| WORK INSTRUCTION |
Which lines run from the one containing "(617, 276) = (905, 492): potted" through the last line of the records? Copy them exactly, leaving pictures out.

BEGIN DATA SECTION

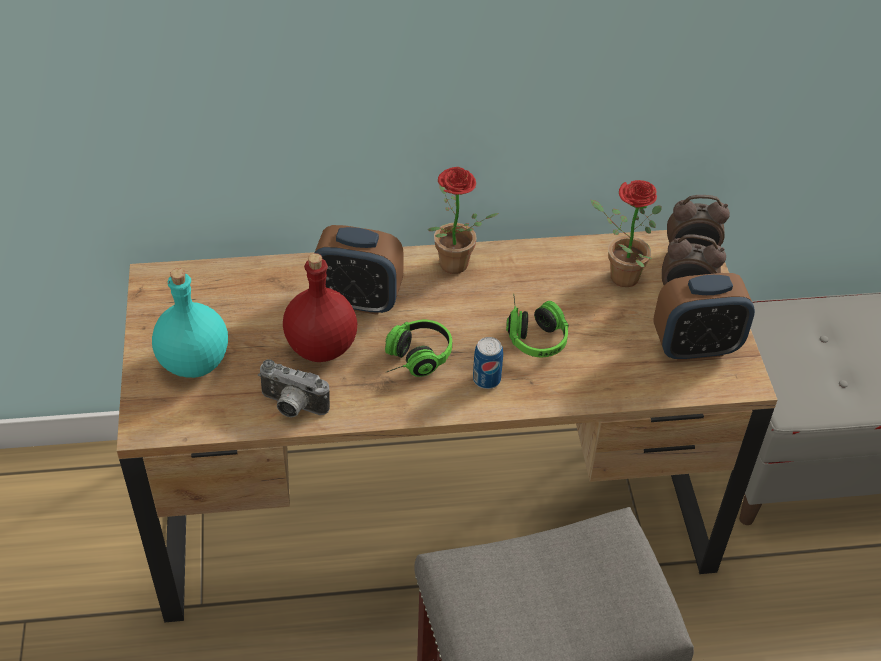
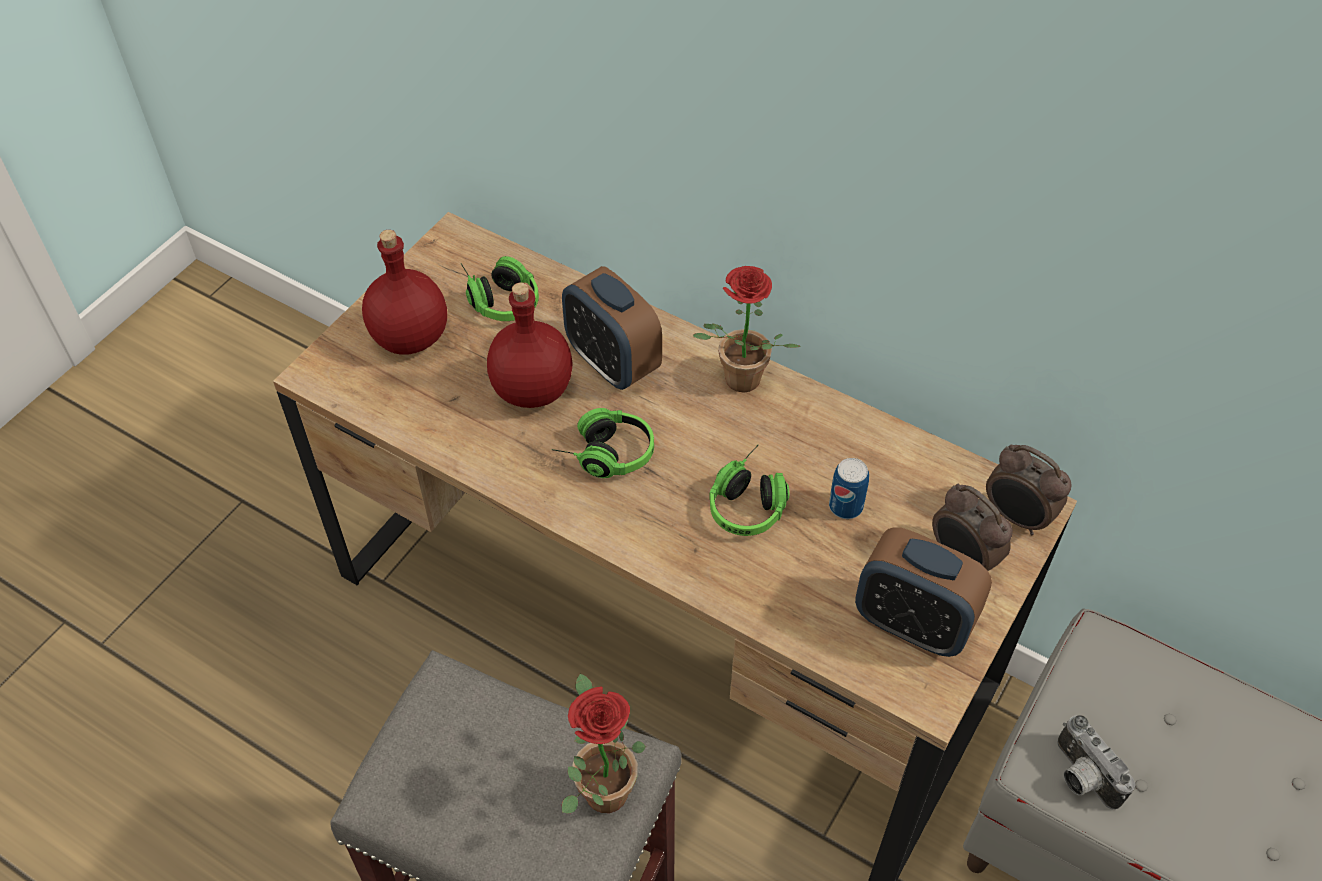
camera: 40 degrees right, 5 degrees up
(193, 363) = (408, 338): turquoise bottle -> red bottle
(232, 301) = (499, 297): none -> headphones
(291, 407) = (449, 432): camera -> camera (1080, 777)
(486, 379) = (653, 518): can -> can (845, 506)
(617, 276) = (905, 492): potted plant -> potted plant (600, 785)

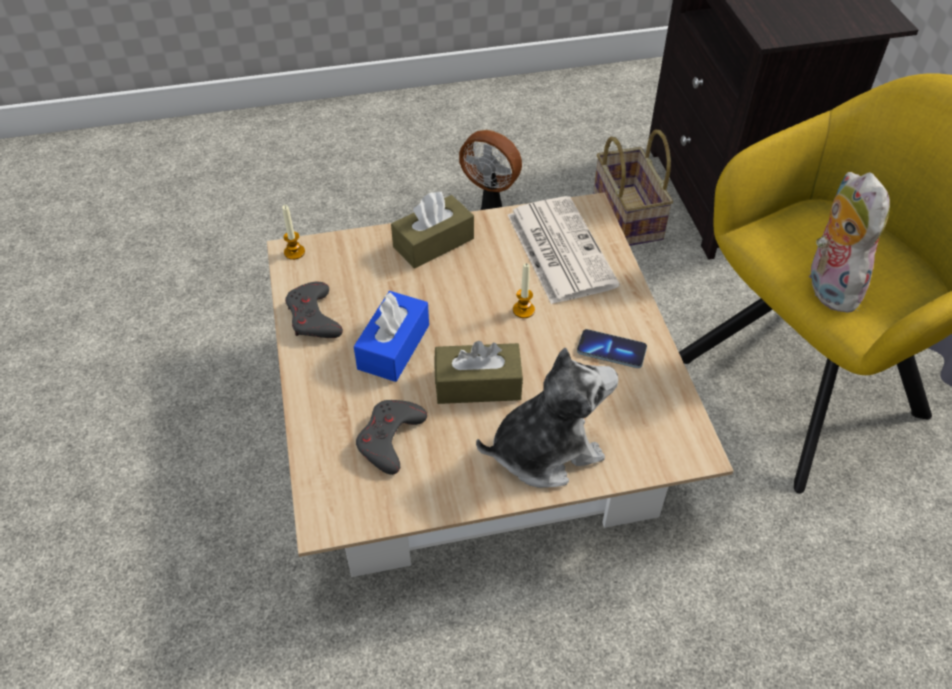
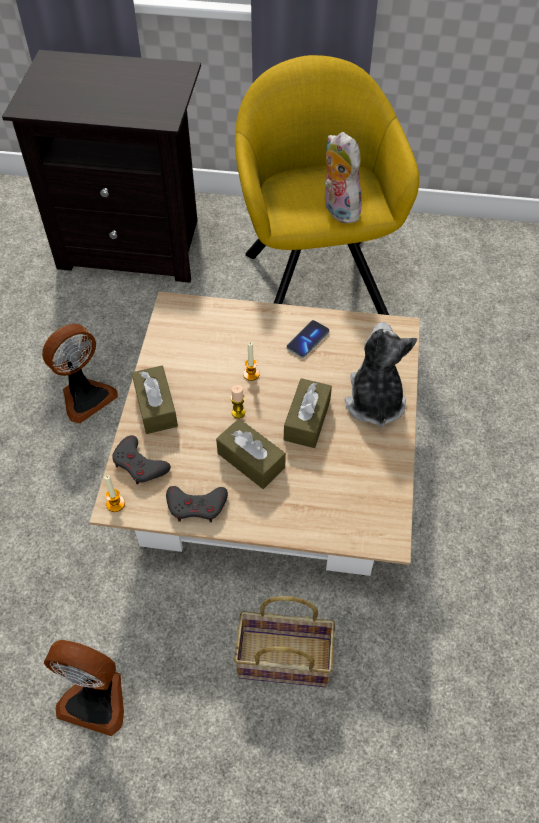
camera: 70 degrees left, 5 degrees up
(141, 362) = (96, 698): none -> fan
(390, 439) = (334, 484): grey game controller -> grey game controller (139, 464)
(393, 347) = (251, 460): blue tissue box -> brown tissue box
(458, 315) = (238, 412): none -> candle
(559, 249) = (202, 335): newspaper -> none
(625, 215) = (121, 309): basket -> basket (281, 661)
(827, 286) = (338, 210): plush toy -> plush toy turned 45 degrees clockwise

END DATA SECTION

| EXERCISE SOLUTION |
(617, 276) = (905, 492): potted plant -> potted plant (600, 785)

camera: 70 degrees left, 5 degrees up
(141, 362) = (96, 698): none -> fan
(390, 439) = (334, 484): grey game controller -> grey game controller (139, 464)
(393, 347) = (251, 460): blue tissue box -> brown tissue box
(458, 315) = (238, 412): none -> candle
(559, 249) = (202, 335): newspaper -> none
(625, 215) = (121, 309): basket -> basket (281, 661)
(827, 286) = (338, 210): plush toy -> plush toy turned 45 degrees clockwise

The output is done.